* _TASK TO COMPLETE_
Leave the images aside and output every entry exactly.

┌──

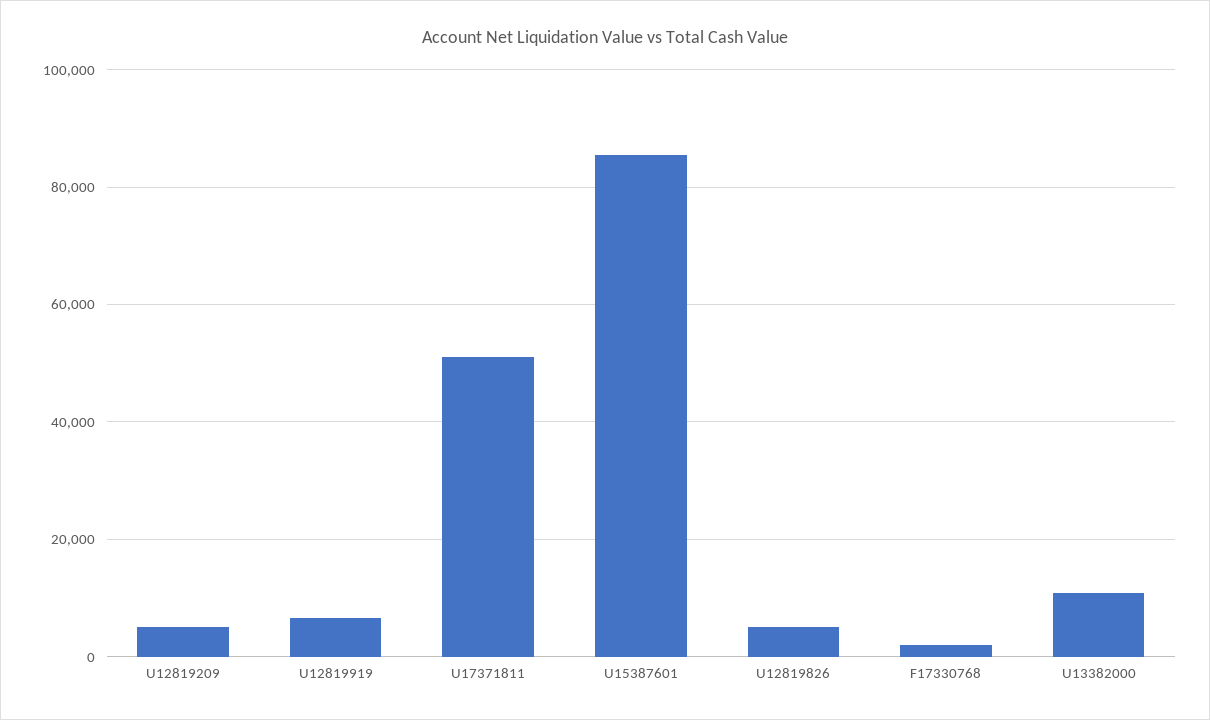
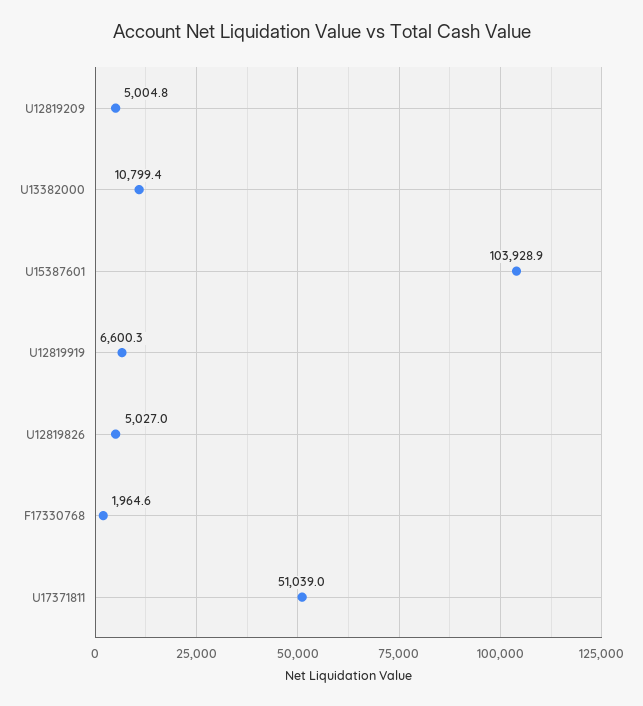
  {
    "U12819209": 5004.8,
    "U12819919": 6600.3,
    "U17371811": 51039,
-   "U15387601": 86000,
+   "U15387601": 103928.9,
    "U12819826": 5027,
    "F17330768": 1964.6,
    "U13382000": 10799.4
  }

└──

* _RESULT OF THIS EXERCISE_
  {
    "U12819209": 5004.8,
    "U12819919": 6600.3,
    "U17371811": 51039,
-   "U15387601": 86000,
+   "U15387601": 103928.9,
    "U12819826": 5027,
    "F17330768": 1964.6,
    "U13382000": 10799.4
  }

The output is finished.